Automatic scoring systems log every strike and spare across Conway Family Bowl's 24 lanes. It's a modern touch for a business that has seen more than half a century of strikes. Today, the alley continues to host tournaments, open bowling, and special occasions such as birthday parties. Meanwhile, cooks at the onsite Kingpin Grill serve up more than standard snack-bar food, baking fresh pizza and grilling Black Angus burgers.
Surrounded by lush, green trees and grassy areas for lounging, Wild River Country overflows with 13 watery attractions such as the Cyclone, which sends groups of four tubing down a slippery slide for a big splash at the end. After getting the water and Poseidon's bickering out of their ears from the wave pool or the rip-roaring Accelerator, parents and kids can grab a bite to eat at the Cookhouse Grill and enjoy it at the picnic area.

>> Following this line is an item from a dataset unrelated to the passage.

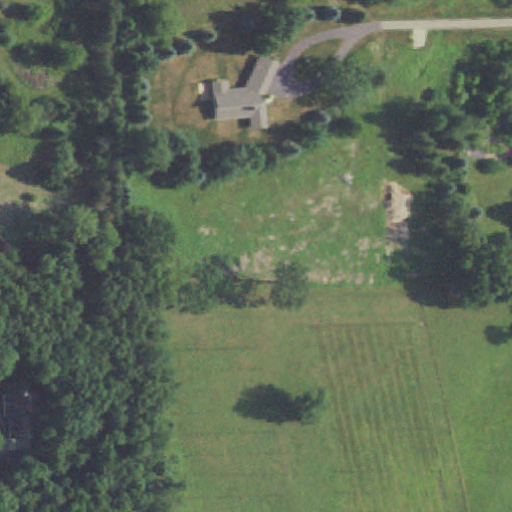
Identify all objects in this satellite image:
road: (410, 16)
building: (243, 97)
building: (17, 412)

The Tad Pool lets the little ones splash and play, and the Lazy River lets tubers linger in the sun for a relaxed float while the Pipeline slings threesomes zooming bobsled-like down the slide in a raft. Family-oriented, and safe for all ages, the water park doesn't allow smoking or alcohol in the facility and offers clean restrooms and showers.

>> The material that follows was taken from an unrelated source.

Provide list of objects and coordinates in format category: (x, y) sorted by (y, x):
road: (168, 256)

The Arkansas Arts Center stokes the innate creativity of all its visitors with a close look at artistic expression. Since its creation in 1960, the AAC has amassed a permanent collection of more than 5,300 drawings and paintings (primarily American and European), 1,000 contemporary crafts and sculptures, and 27 lost mittens. Examples of French neo-impressionist drawings share space with the work of old masters, while early modern paintings complement studio-forged glass sculptures and other pieces dating as far back as 1465. Throughout the year, the museum also casts its light on the local community by hosting special exhibitions of established artists and emerging talent.
Outside its gallery, the AAC encourages the community in another way. Through classes and workshops, instructors explain the fundamentals of composition in photography, ceramics, painting, woodworking, and printmaking while helping students create their own pieces. An onsite children's theatre, meanwhile, routinely stages family-friendly shows, and the troupe even offers workshops on the art of acting.

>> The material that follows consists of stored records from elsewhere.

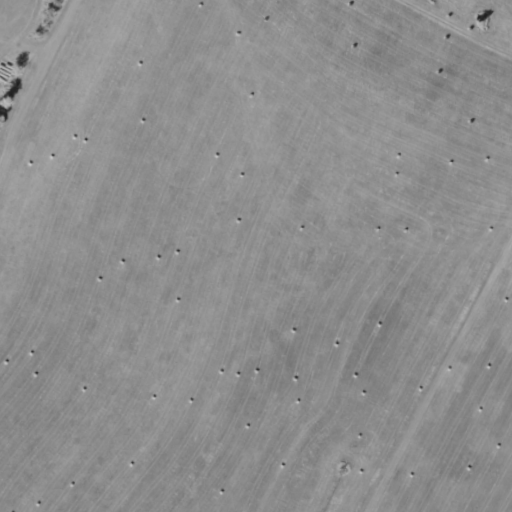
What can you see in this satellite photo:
road: (38, 80)
crop: (255, 255)
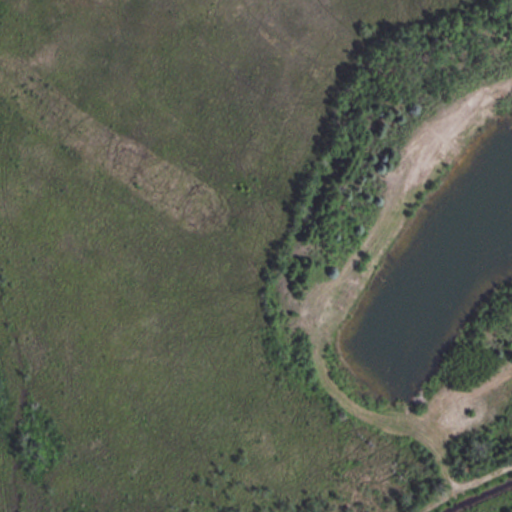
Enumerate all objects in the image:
road: (468, 486)
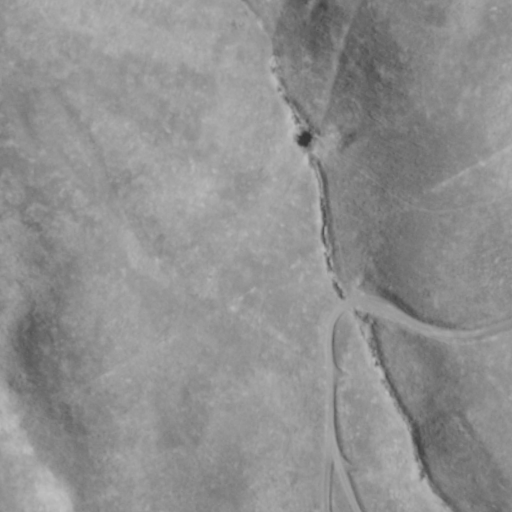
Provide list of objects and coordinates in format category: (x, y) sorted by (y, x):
road: (327, 308)
road: (345, 474)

At Arkansas Skatium, visitors don ice or roller skates to indulge in family-friendly, frictionless fun atop spacious rinks. During group ice-skating classes, certified instructors show bladers aged 5 and older the fundamentals of gliding before letting them fan across the ice to work through new maneuvers. When the clock strikes 10 p.m., the rink morphs into a broomball stadium where up to 25 athletes take to the ice for sneaker-clad fun.
Arkansas Skatium's snack bar vends sodas, cappuccinos, pizza, and funnel cake to those tuckered out from eight-wheeled and single-bladed maneuvers. The ProShop sells all manner of gliding gear and houses a repair shop for skates dulled by nervous biting before hockey games.
When the Little Rock Zoo opened its gates in 1926, it contained fewer animals than many people's homes. At the time, its inhabitants were, in total, a circus-trained brown bear and an abandoned timber wolf. From its formative days, the Little Rock Zoo has expanded dramatically, now home to more than 700 animals from more than 200 unique species. Visitors can witness lions, tigers, and jaguars up close; interact with exotic birds; and carefully navigate spider monkeys' webs. In addition to conserving wildlife, the zoo also preserves a unique antique carousel, one of only four in the world to feature an undulating wooden track rather than conventional moving poles.